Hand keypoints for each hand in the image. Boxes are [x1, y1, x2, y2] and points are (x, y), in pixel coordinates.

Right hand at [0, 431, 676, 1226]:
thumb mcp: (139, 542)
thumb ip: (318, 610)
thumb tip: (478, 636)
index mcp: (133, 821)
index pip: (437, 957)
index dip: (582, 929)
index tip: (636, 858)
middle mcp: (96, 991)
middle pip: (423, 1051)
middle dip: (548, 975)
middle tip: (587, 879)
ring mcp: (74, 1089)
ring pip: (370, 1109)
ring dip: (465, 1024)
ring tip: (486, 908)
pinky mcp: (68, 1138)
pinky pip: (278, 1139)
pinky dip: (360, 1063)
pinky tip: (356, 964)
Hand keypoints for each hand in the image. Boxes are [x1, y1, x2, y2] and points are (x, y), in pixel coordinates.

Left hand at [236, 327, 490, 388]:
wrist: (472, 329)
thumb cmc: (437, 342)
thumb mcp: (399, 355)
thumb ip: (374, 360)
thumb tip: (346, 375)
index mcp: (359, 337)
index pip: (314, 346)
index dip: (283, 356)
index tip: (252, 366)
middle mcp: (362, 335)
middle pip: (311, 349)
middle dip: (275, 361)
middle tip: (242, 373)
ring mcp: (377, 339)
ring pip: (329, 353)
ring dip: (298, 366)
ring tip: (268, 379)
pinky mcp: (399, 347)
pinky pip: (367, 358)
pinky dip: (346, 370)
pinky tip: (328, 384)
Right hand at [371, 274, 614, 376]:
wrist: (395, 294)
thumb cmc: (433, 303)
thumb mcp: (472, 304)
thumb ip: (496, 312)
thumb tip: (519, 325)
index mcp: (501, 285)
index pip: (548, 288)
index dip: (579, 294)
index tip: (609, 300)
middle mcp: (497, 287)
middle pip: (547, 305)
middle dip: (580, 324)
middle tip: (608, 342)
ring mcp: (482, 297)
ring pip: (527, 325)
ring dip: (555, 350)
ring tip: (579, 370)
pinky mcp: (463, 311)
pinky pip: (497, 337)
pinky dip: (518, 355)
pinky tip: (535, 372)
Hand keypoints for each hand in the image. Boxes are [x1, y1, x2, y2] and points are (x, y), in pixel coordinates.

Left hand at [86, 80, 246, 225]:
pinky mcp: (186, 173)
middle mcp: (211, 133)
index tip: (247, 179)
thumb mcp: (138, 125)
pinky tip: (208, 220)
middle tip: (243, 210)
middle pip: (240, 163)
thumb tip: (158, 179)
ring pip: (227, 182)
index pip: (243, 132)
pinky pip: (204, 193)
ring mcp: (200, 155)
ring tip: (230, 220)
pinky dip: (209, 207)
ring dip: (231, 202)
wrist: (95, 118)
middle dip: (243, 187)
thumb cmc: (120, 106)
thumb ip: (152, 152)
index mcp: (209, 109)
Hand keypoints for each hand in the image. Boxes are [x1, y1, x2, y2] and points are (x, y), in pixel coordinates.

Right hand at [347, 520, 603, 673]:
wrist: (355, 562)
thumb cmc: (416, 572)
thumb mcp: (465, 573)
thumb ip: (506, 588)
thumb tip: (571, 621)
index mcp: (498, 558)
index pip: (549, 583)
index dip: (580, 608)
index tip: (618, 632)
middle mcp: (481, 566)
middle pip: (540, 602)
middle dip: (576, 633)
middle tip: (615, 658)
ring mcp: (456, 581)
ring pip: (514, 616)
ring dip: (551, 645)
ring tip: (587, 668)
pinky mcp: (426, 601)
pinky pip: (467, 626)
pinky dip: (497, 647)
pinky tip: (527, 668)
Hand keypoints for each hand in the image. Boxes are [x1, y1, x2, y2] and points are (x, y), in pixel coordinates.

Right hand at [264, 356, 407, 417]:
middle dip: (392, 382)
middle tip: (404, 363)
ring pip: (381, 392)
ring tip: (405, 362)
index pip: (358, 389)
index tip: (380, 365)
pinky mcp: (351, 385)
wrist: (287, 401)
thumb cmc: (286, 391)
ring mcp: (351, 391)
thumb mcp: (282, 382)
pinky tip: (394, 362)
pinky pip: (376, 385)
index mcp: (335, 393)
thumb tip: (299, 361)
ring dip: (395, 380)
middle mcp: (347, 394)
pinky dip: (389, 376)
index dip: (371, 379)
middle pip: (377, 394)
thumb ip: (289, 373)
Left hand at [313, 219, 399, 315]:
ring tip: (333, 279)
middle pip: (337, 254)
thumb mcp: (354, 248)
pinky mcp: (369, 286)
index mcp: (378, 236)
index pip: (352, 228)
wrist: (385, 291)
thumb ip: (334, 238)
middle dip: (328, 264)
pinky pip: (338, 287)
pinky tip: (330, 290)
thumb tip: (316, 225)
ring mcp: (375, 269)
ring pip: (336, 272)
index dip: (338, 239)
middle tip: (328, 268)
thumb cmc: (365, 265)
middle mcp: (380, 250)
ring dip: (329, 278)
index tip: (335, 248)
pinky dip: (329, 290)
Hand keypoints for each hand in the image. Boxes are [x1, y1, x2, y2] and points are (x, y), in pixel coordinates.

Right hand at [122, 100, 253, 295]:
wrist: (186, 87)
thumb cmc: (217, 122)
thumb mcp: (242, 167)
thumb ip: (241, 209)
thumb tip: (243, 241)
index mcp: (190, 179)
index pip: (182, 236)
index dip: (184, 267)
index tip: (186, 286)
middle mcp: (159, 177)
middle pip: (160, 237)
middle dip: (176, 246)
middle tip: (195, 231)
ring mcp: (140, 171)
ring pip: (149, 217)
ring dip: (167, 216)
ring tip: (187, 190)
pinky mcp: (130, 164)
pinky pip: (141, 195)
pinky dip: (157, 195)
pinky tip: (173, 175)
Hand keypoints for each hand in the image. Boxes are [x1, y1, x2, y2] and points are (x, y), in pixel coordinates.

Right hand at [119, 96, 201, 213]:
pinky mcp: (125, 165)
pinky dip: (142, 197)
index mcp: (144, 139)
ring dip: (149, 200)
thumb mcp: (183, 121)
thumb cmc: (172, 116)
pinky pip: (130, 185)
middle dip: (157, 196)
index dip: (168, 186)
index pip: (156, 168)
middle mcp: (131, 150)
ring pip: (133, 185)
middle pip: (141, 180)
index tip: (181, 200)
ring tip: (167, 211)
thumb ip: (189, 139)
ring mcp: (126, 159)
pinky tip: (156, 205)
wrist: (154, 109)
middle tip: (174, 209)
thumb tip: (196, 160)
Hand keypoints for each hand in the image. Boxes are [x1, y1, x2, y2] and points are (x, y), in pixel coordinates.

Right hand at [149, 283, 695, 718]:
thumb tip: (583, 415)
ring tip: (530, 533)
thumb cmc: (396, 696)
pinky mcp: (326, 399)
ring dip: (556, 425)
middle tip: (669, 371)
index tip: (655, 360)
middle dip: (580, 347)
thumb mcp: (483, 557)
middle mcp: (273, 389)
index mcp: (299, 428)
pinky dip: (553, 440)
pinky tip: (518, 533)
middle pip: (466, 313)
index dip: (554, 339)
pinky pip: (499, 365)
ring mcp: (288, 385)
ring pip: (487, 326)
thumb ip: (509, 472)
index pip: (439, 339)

──────────

* **Try it**: Proceeding from the line containing "index tip: (380, 365)" through the line containing "middle tip: (328, 268)", transcribe the lines above exactly, both end lines included.

* **Output of the task**:
index tip: (380, 365)
pinky mcp: (351, 385)
wrist: (287, 401)
thumb cmc: (286, 391)
ring mcp: (351, 391)
thumb mcp: (282, 382)
pinky tip: (394, 362)
pinky pip: (376, 385)
index mcp: (335, 393)
thumb tip: (299, 361)
ring dip: (395, 380)
middle mcp: (347, 394)
pinky dip: (389, 376)
index dip: (371, 379)
middle pip: (377, 394)
thumb ip: (289, 373)
Left hand at [313, 219, 399, 315]:
ring tip: (333, 279)
middle pip: (337, 254)
thumb mcp: (354, 248)
pinky mcp: (369, 286)
index mcp: (378, 236)
index pip: (352, 228)
wrist: (385, 291)
thumb ip: (334, 238)
middle dip: (328, 264)
pinky pip: (338, 287)
pinky tip: (330, 290)
thumb tip: (316, 225)
ring mcp: (375, 269)
ring pip: (336, 272)
index dip: (338, 239)
middle tip: (328, 268)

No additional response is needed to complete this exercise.